After months of exhaustive undercover work coordinated by CIA and with limited DEA involvement, Agent At was able to establish a connection to a supplier in the region. At worked with DEA Agent Tilde, who posed as a half-Cuban, half-Jewish South American drug dealer. The two succeeded in making contact with Roberto Diaz, a politically-connected Bolivian cocaine dealer. Diaz said he had a connection to lenguaje. Additionally, Diaz told the two that he knew of a jungle cocaine laboratory where the flower was cultivated.

That laboratory was believed to be located near the mountain village of which Julio Humbaba was mayor. As details fell into place, and the original, unrelated plan for Operation Shift Lock was obsoleted while still in early stages, CIA repurposed Operation Shift Lock as a raid to help them acquire the flower.

Agent Tilde provided the first reports about an important operative of unknown affiliation apparently involved at the highest levels of the supposed lenguaje ring. Known only as The Colombian, he was described as a softspoken and intelligent man in his 70s. Our investigation revealed that The Colombian had access to extensive resources. The scope of these could only be roughly estimated, but they seemed to include influential ties to the governments of Costa Rica, Mexico, Bolivia, and Argentina, and some influence in intellectual circles within the United States.

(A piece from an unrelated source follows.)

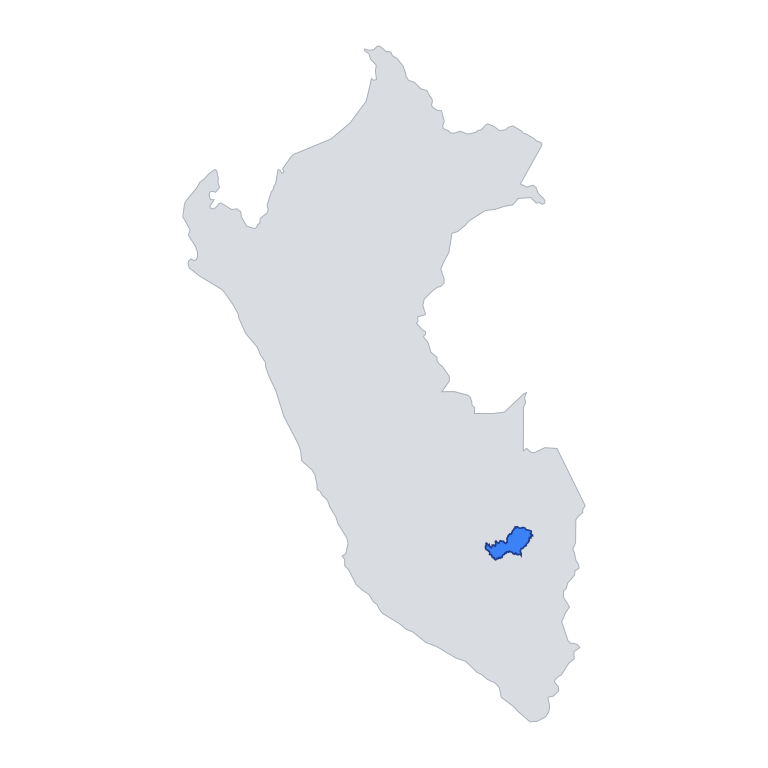 Quispicanchi, Cusco, Peru shown in context
{"feature_id": "86281439B28575146552042", "entity_name": "Quispicanchi", "entity_type": "district", "adm_level": 2, "iso_a3": "PER", "parent_name": "Peru", "parent_adm1": "Cusco", "projection": "natural_earth1", "projection_center": [-71.156, -13.517], "detail": "fine", "context": "in_parent", "style": "filled", "palette": "blue", "viewbox_px": 768, "rotation_deg": 0, "n_neighbors": 0, "source": "geoboundaries", "source_scale": "gbopen_adm2", "svg_char_len": 9251}
<svg xmlns="http://www.w3.org/2000/svg" viewBox="0 0 768 768"><path d="M544.9,200.7L544.7,203.1L542.1,204.3L539.7,202.6L536.2,203.1L530.9,197.6L518.3,198.4L512.8,204.9L504.5,206.3L495.3,209.3L485.1,210.6L468.9,221.0L465.2,225.3L457.9,231.4L451.9,233.4L448.9,252.3L443.1,263.3L440.8,269.4L444.0,278.5L444.0,283.0L440.7,286.6L438.0,287.0L432.4,290.9L424.2,299.2L422.8,305.6L425.5,314.1L424.5,315.0L417.7,316.7L417.9,321.4L416.5,323.2L422.2,329.9L425.5,331.5L425.7,333.3L425.1,335.0L423.8,335.7L423.7,337.2L427.9,342.3L431.0,352.3L437.0,357.3L437.1,360.5L438.8,363.7L442.0,366.1L449.3,376.2L449.4,380.9L441.8,391.7L454.3,391.6L468.2,395.3L470.1,397.0L471.8,401.9L472.0,405.1L474.7,407.6L474.4,413.5L492.6,413.6L504.4,412.1L523.5,394.1L526.5,392.6L524.9,396.5L524.7,399.4L525.7,402.5L523.5,406.9L523.3,450.7L526.7,448.4L531.2,452.5L534.4,452.7L544.9,447.7L557.0,448.5L585.2,505.8L582.7,509.7L582.8,512.6L579.4,515.1L575.8,519.8L575.6,542.5L572.8,549.4L574.4,553.0L575.9,560.3L578.5,564.6L579.1,567.4L578.8,568.5L574.9,571.0L574.6,575.1L567.6,583.2L566.3,588.7L563.7,590.6L563.2,596.8L569.5,606.9L565.4,612.9L561.7,621.8L568.0,640.6L570.6,643.3L573.4,643.2L577.6,644.8L579.8,647.6L574.6,651.2L573.8,652.7L574.2,658.9L568.5,663.5L561.0,675.4L558.9,676.0L555.1,679.5L554.4,681.3L555.1,683.0L558.3,686.5L558.7,690.8L553.2,696.2L549.4,696.7L547.9,698.2L549.5,705.4L549.5,708.8L548.3,712.6L545.6,716.8L537.5,721.2L530.1,721.9L517.6,711.1L513.7,706.6L501.3,697.4L499.3,687.7L495.2,683.0L487.5,679.5L481.5,674.5L476.9,672.2L465.7,661.3L455.5,657.8L436.3,646.4L426.0,642.6L412.8,631.9L405.7,629.0L399.9,624.0L382.5,613.4L379.8,610.0L377.1,604.7L373.3,601.6L368.9,594.4L362.4,590.2L356.2,584.6L348.5,569.5L344.9,566.1L344.6,559.2L342.1,556.1L345.8,553.9L348.1,543.2L346.8,537.9L337.9,523.6L336.2,517.7L329.7,506.7L327.4,500.1L322.2,495.3L320.0,491.2L317.2,489.5L317.0,484.4L314.9,474.8L312.1,470.0L301.8,460.9L300.7,451.1L298.4,444.3L284.0,416.7L275.6,390.2L268.6,375.4L265.7,366.9L265.4,362.3L260.2,354.5L257.4,347.3L245.7,333.5L238.9,318.1L238.0,313.6L233.3,305.1L225.9,294.2L222.2,289.7L199.8,276.2L189.3,267.9L188.0,263.7L188.5,261.2L190.8,258.9L194.0,260.7L195.9,259.9L197.5,256.9L197.5,252.3L195.5,246.4L188.3,235.1L190.2,229.9L182.8,216.7L184.5,203.9L186.1,200.7L196.9,187.7L199.9,182.1L204.5,178.7L209.2,173.4L214.9,169.5L216.6,170.8L218.3,177.8L218.0,182.4L219.6,187.5L215.7,192.2L211.4,191.2L209.7,192.4L209.1,194.6L209.8,198.1L210.9,199.6L214.1,199.7L209.8,206.5L210.1,207.9L213.2,209.1L216.0,207.4L219.1,203.5L220.9,202.9L231.8,209.6L236.9,208.8L240.8,211.9L241.3,216.8L246.7,226.2L254.8,228.6L256.2,227.8L258.0,224.2L259.8,223.7L260.2,218.4L267.2,212.8L268.3,208.9L267.2,206.2L267.4,204.0L271.5,191.5L272.8,190.3L274.0,186.2L275.6,183.8L278.0,169.8L279.9,169.9L281.8,173.2L283.9,172.3L282.8,169.2L283.1,168.1L290.9,156.9L293.4,154.5L331.0,139.0L349.8,123.2L366.3,101.0L371.5,78.6L373.4,80.2L376.5,79.6L375.4,70.6L376.2,66.3L376.1,65.0L370.9,59.6L368.8,53.7L364.3,50.4L364.5,49.1L369.3,50.3L373.6,49.8L377.3,46.1L380.1,46.4L386.2,51.5L390.8,51.9L392.3,55.6L396.7,58.2L403.0,65.9L405.9,74.3L405.7,75.9L408.5,80.3L414.6,82.5L420.7,88.7L427.0,90.6L429.9,96.2L431.6,98.0L432.5,101.2L431.5,105.0L432.4,107.0L437.1,110.3L441.1,110.5L441.9,112.0L444.2,121.3L442.7,126.0L443.3,128.5L448.6,130.8L450.1,132.8L454.2,133.2L460.2,131.2L467.5,134.1L473.1,133.0L475.7,132.3L478.4,130.2L480.6,130.3L486.4,124.4L488.0,123.9L494.1,126.5L499.3,130.6L505.7,129.8L508.3,127.3L513.0,125.9L521.3,130.9L523.2,133.2L525.5,133.7L534.4,138.7L536.0,140.6L540.8,142.5L541.8,144.1L541.5,145.9L520.4,184.0L526.9,187.1L533.0,185.2L536.1,187.7L538.5,193.9L543.2,198.0L544.9,200.7Z" fill="#d9dde1" stroke="#a8b0b8" stroke-width="1"/><path d="M495.6,559.9L495.7,559.7L496.0,559.6L496.0,559.4L496.5,559.0L496.9,558.4L497.2,558.5L497.5,558.8L497.9,558.9L498.0,558.8L498.0,558.4L498.6,558.4L498.9,558.0L498.8,557.8L498.9,557.5L499.0,557.5L499.0,557.3L499.3,557.3L499.5,557.3L499.7,557.8L500.1,558.2L500.8,557.5L501.1,557.5L501.5,557.8L501.8,557.7L501.9,557.4L502.2,557.1L502.1,556.6L502.4,556.5L502.3,555.9L502.8,554.8L503.2,554.7L503.8,554.7L504.3,554.5L504.4,554.3L504.7,553.4L504.9,553.0L505.1,553.0L505.3,553.3L505.8,553.5L506.1,553.3L506.1,553.1L506.3,553.0L506.3,552.5L506.6,552.0L506.7,551.7L507.6,551.7L507.6,551.9L507.7,552.1L508.1,552.3L508.7,552.3L508.8,552.0L509.0,551.8L509.0,551.5L509.4,551.0L510.0,551.4L510.4,551.8L510.8,552.0L511.1,551.9L511.5,552.0L511.8,552.1L511.9,552.3L512.3,552.4L512.4,552.6L512.5,552.9L512.7,553.0L512.9,553.1L512.9,553.6L513.2,553.8L513.3,553.9L513.7,553.9L514.0,553.8L514.7,554.3L514.9,554.1L514.9,553.5L515.1,553.4L515.4,553.0L515.5,552.9L516.0,553.2L516.0,553.4L516.2,553.5L516.3,553.8L516.6,553.7L516.7,554.3L517.0,554.5L517.3,554.8L517.6,554.6L517.9,554.6L518.1,554.5L518.3,554.6L518.4,554.4L519.2,554.3L519.7,554.4L520.2,554.7L520.4,554.6L520.8,554.9L521.1,555.4L521.1,554.8L521.3,554.5L521.3,554.2L521.4,553.9L520.9,552.8L520.7,552.7L520.8,552.5L520.7,552.3L520.7,552.2L520.6,551.8L520.3,551.5L520.3,551.4L520.4,551.1L520.3,550.7L520.4,550.3L520.7,550.1L520.7,549.4L520.9,549.2L520.9,548.7L521.3,548.5L521.5,548.4L522.3,548.7L522.6,548.6L522.8,548.4L523.0,548.2L523.4,547.8L523.4,547.6L523.8,547.3L524.0,546.7L524.5,546.3L524.9,546.3L525.0,546.0L525.2,545.8L525.8,545.9L526.1,545.5L526.3,545.5L526.4,545.4L526.4,544.9L526.2,544.5L526.5,543.8L527.1,543.2L527.8,542.7L528.1,542.7L528.3,542.2L528.7,541.7L528.8,541.4L529.1,541.1L529.1,540.9L529.2,540.7L528.7,540.6L529.0,539.8L529.1,539.6L529.3,539.4L529.3,539.1L529.3,538.9L529.5,538.8L529.4,538.4L529.4,538.2L529.2,537.8L529.3,537.7L529.8,537.6L529.9,537.4L530.0,537.5L530.3,537.4L530.4,537.6L530.9,537.9L530.9,537.6L531.1,536.9L531.1,536.7L530.8,536.6L530.8,536.4L531.0,535.9L531.4,535.7L531.8,535.8L531.9,535.5L532.6,535.8L532.6,535.4L532.6,535.1L532.3,535.0L532.2,534.8L531.9,534.6L531.8,534.4L531.5,534.2L530.7,534.2L530.6,533.9L530.4,533.8L530.2,533.6L530.2,533.4L530.4,533.2L530.8,533.0L530.9,532.9L531.1,532.8L531.2,532.6L531.2,532.3L531.4,531.7L531.2,531.2L530.9,530.9L530.7,531.0L530.6,530.9L530.4,530.7L530.1,530.7L529.4,530.5L528.9,530.1L528.4,530.1L527.7,530.0L526.8,529.8L526.5,529.9L526.2,529.9L526.1,529.6L525.9,529.2L525.5,529.0L525.3,528.5L525.1,528.4L525.0,528.0L524.6,527.9L524.4,528.0L523.7,527.6L523.2,527.5L522.7,527.5L522.4,527.5L522.2,527.8L521.9,527.8L521.9,528.1L521.3,528.1L521.0,528.2L520.7,528.1L519.9,528.0L519.5,528.2L519.2,528.1L518.5,527.6L518.3,527.5L518.1,527.3L517.9,527.1L517.8,526.9L517.7,526.8L517.3,526.7L516.9,526.7L516.7,526.8L516.6,527.1L516.2,527.2L515.8,526.9L515.6,526.8L515.1,526.8L515.1,527.2L515.2,527.5L515.3,527.8L515.5,528.0L515.2,528.0L514.4,528.3L514.4,528.7L514.2,529.0L513.9,529.0L513.7,529.2L513.9,529.5L513.7,530.0L513.1,530.5L512.9,530.4L512.6,530.5L512.3,531.2L512.2,531.5L512.2,532.4L511.9,532.7L511.7,532.7L511.6,533.0L511.7,533.6L511.5,534.1L511.0,534.2L510.8,534.2L510.2,533.8L509.9,533.7L509.4,534.5L509.1,534.7L509.0,534.9L508.9,535.0L509.0,535.2L508.9,535.4L508.7,535.4L508.3,535.3L508.2,535.5L508.4,536.0L508.1,536.0L508.1,536.4L507.8,536.6L507.7,537.1L507.4,537.4L507.2,537.7L507.3,537.9L507.1,538.0L507.2,538.7L506.9,538.7L506.8,539.1L506.8,539.3L507.0,539.7L507.1,539.9L507.3,540.5L507.2,540.9L507.2,541.1L507.4,541.8L507.2,542.2L506.8,542.6L506.5,542.4L506.2,542.7L505.9,543.6L505.6,543.6L505.5,543.4L505.0,543.3L504.9,542.9L504.5,542.7L504.4,542.4L504.0,542.0L503.5,542.0L503.5,541.4L503.3,541.5L503.0,541.4L502.7,541.2L502.1,541.1L501.9,541.0L501.5,541.2L501.1,541.2L500.9,540.9L500.6,540.9L500.2,540.7L500.1,540.8L500.0,541.1L499.9,541.2L499.8,541.5L499.7,541.8L499.3,542.1L499.1,542.5L499.1,542.8L498.8,543.3L498.3,543.4L498.0,543.0L497.7,542.9L497.1,542.5L496.9,542.1L496.7,541.6L496.3,541.5L496.0,541.0L495.9,541.2L495.5,541.5L495.3,541.6L495.3,542.0L495.6,542.3L495.6,542.6L495.7,542.8L495.7,543.0L495.6,543.6L495.7,544.0L495.6,544.6L495.8,544.8L495.9,545.0L495.7,545.5L495.3,546.0L495.1,546.0L494.9,546.3L494.7,546.3L494.4,546.2L494.4,545.8L494.2,545.6L494.3,545.3L493.9,545.0L493.5,545.1L493.2,545.0L492.8,545.1L492.7,545.2L492.2,545.1L492.2,545.7L492.3,546.0L492.3,546.4L491.5,547.3L491.2,547.8L490.7,547.7L490.4,547.5L490.3,547.2L490.3,546.9L490.2,546.8L489.8,546.5L489.7,546.2L489.7,545.9L489.0,545.4L489.0,545.0L489.3,544.9L489.2,544.6L489.1,544.8L488.8,544.9L488.6,545.3L488.3,545.5L488.2,545.0L487.8,544.5L487.6,544.4L487.5,544.0L487.2,543.6L486.5,543.0L486.0,543.3L486.0,543.5L486.2,544.1L486.1,544.3L486.2,544.5L486.1,544.8L486.2,545.2L486.1,545.5L485.5,546.0L485.9,546.4L486.0,546.7L485.8,546.9L485.6,547.2L485.3,547.5L485.5,547.9L485.5,548.1L485.8,548.7L485.8,549.1L486.1,549.5L486.5,549.5L486.8,550.0L487.2,550.0L487.8,550.4L488.3,550.4L488.4,550.7L488.3,551.0L488.6,551.4L488.9,551.3L489.4,551.6L489.4,551.8L489.7,552.2L489.6,552.5L489.8,553.3L489.9,553.6L489.7,553.7L489.5,554.1L489.4,554.5L489.5,554.6L489.9,554.6L490.3,554.7L490.7,554.6L491.0,554.7L491.5,554.6L491.8,555.2L491.9,555.4L491.7,555.6L491.8,556.0L491.9,556.4L492.0,556.9L492.3,557.3L492.5,557.4L492.7,557.6L492.9,557.7L493.3,557.5L493.5,557.5L493.8,557.7L494.1,557.6L494.3,558.3L494.1,558.3L494.1,558.7L494.6,559.1L494.8,559.2L495.1,559.3L495.2,559.5L495.3,559.8L495.6,559.9Z" fill="#3b82f6" stroke="#1e3a8a" stroke-width="1.5"/></svg>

About one year before the beginning of the time period under consideration, Agent Tilde met with The Colombian. Agent Tilde reported that the man was a smooth talker who apparently had worked as a journalist and later a fiction writer. It became clear to him that the man had managed to infiltrate a number of influential organizations to their highest levels in order to gather material for novels. Although CIA tried to limit DEA knowledge of the flower, and made it difficult for Agent Tilde to acquire intelligence concerning it, he did gain some additional information during this meeting, which later reached CIA.

The man Agent Tilde met with, The Colombian, seems to be the same man as the man encountered prior to the operation by Ed Fluegel. Because of his stomach problems, Gus Fortan had decided that Ed Fluegel should be taken by helicopter to see a medical examiner. This was done on the day before the operation was scheduled, Day 7 of the time period under consideration. Fluegel's medical condition improved en route, and, after being examined, he was sent back without receiving treatment. It was during Fluegel's eventful return trip that, after his capture by opposition forces, he is believed to have encountered The Colombian.